If she can’t get the administration to do something, her style is to do it herself to show authorities that it is possible, the senator said.
But in the case of the country’s rice problem, Villar said what needed to be done was spur traders to sell their supply but impose price ceilings.
The country has no shortage of rice, she said. The problem is most of it was in the hands of the traders.
“I don’t think we never understood the system.
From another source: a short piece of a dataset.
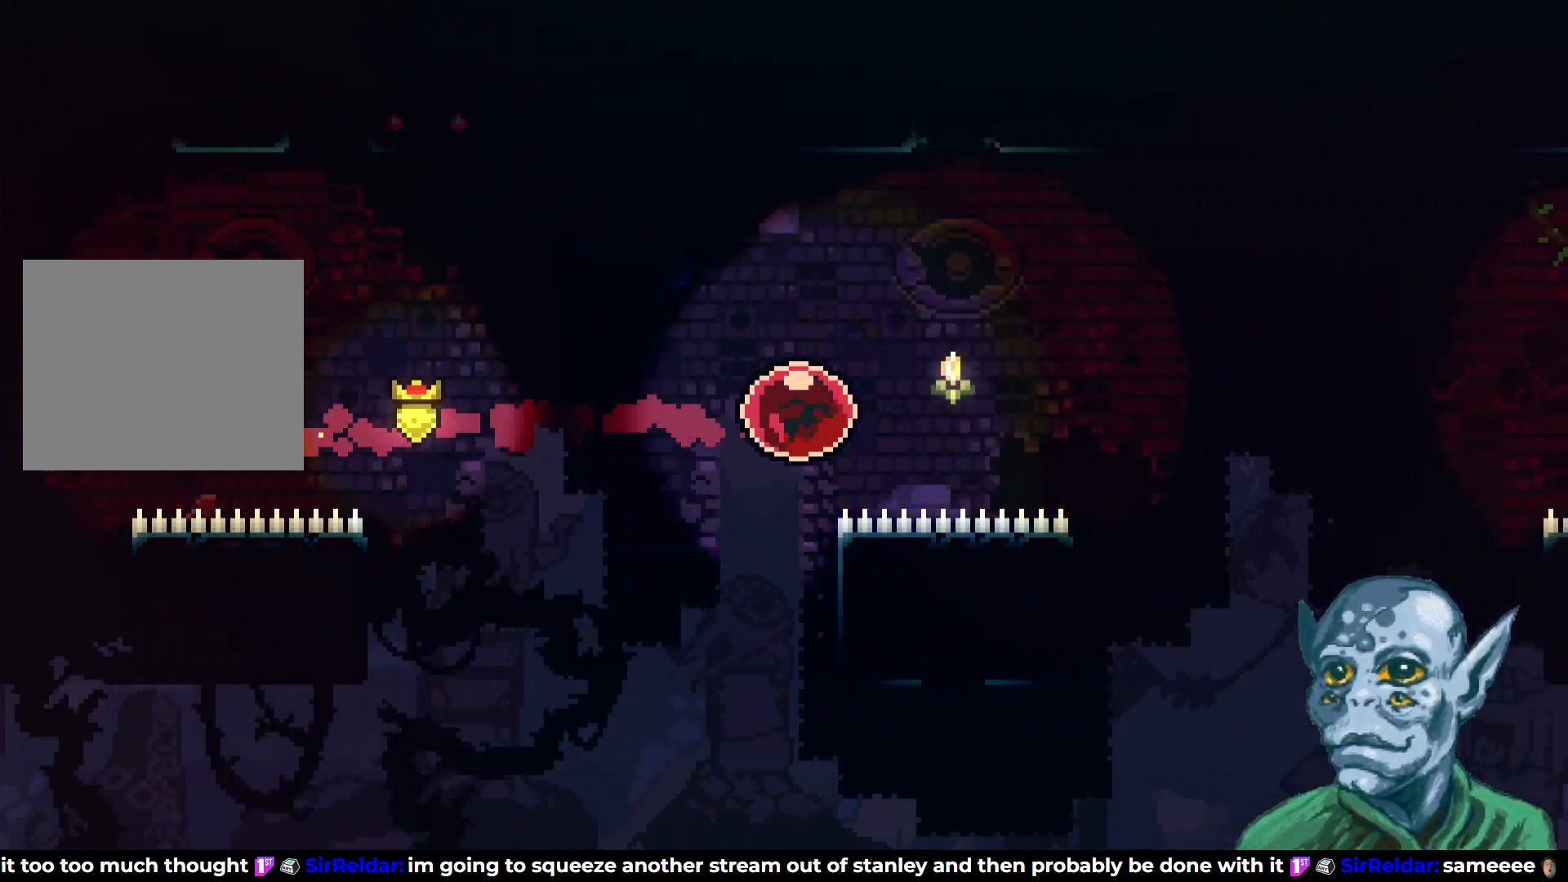
{"buttons": [], "left_stick": "center", "right_stick": "center", "events": []}
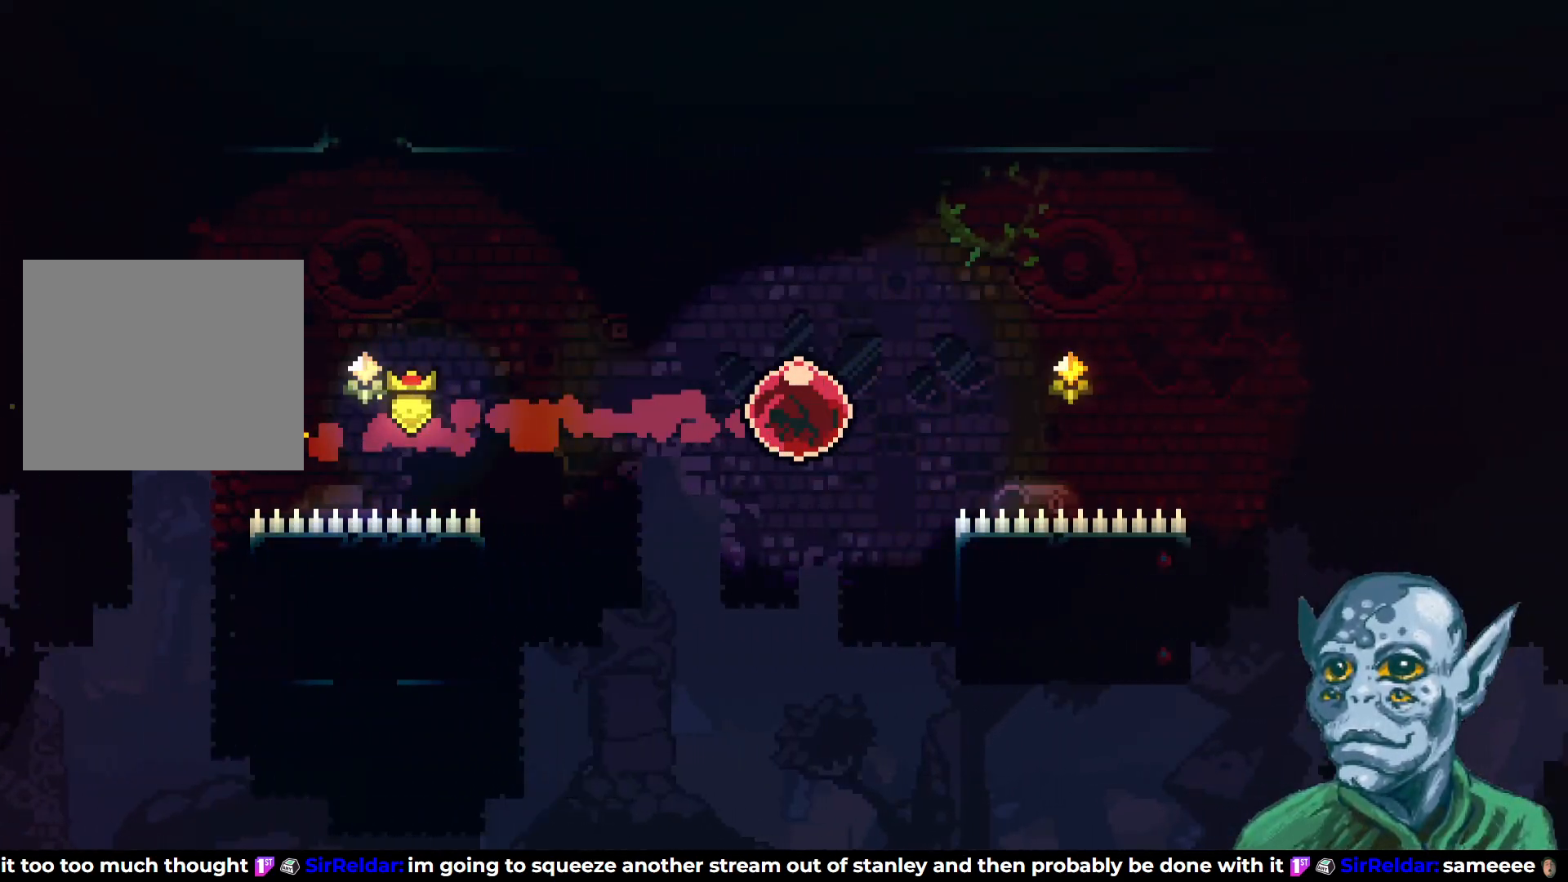
{"buttons": [], "left_stick": "center", "right_stick": "center", "events": []}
There’s a rice cartel, garlic cartel, onion cartel,’’ she said. “So it’s our responsibility to stop them from being too greedy.”
Opposition lawmakers have blamed the National Food Authority (NFA) for failing to do its duty to provide affordable rice to Filipinos and have been calling for its administrator, Jason Aquino, to be sacked.
Villar herself earlier said the NFA had failed to fulfill its mandate.
At the Inquirer forum, she said the NFA did not buy rice for its buffer stock from farmers during the harvest season.
The NFA said this was because the moisture content of palay (unhusked rice) was high, but she did not think this was a good enough reason. “If you really want to help the farmers, the moisture content should not be an issue.”
Because of this, the farmers were placed at the mercy of private traders, she said.
Villar said the government had to convince traders now to bring out their rice supply and sell it at a price “as reasonable as possible.”
To do this, it must impose a price cap, she said.
“If all your supply is in the hands of the traders, of course the traders will want to maximize the profit,” she said.
“You can’t stop the traders if they want to make money. What you can do is to impose a price ceiling,” she added.
This would allow traders to earn, but not at exorbitant rates, she said.
Earlier, Zamboanga City declared a state of calamity as prices of the country’s staple soared to P70 a kilogram. In Tawi-Tawi, which also declared a state of calamity, a kilo of commercial rice has risen in price up to P80 a kilo.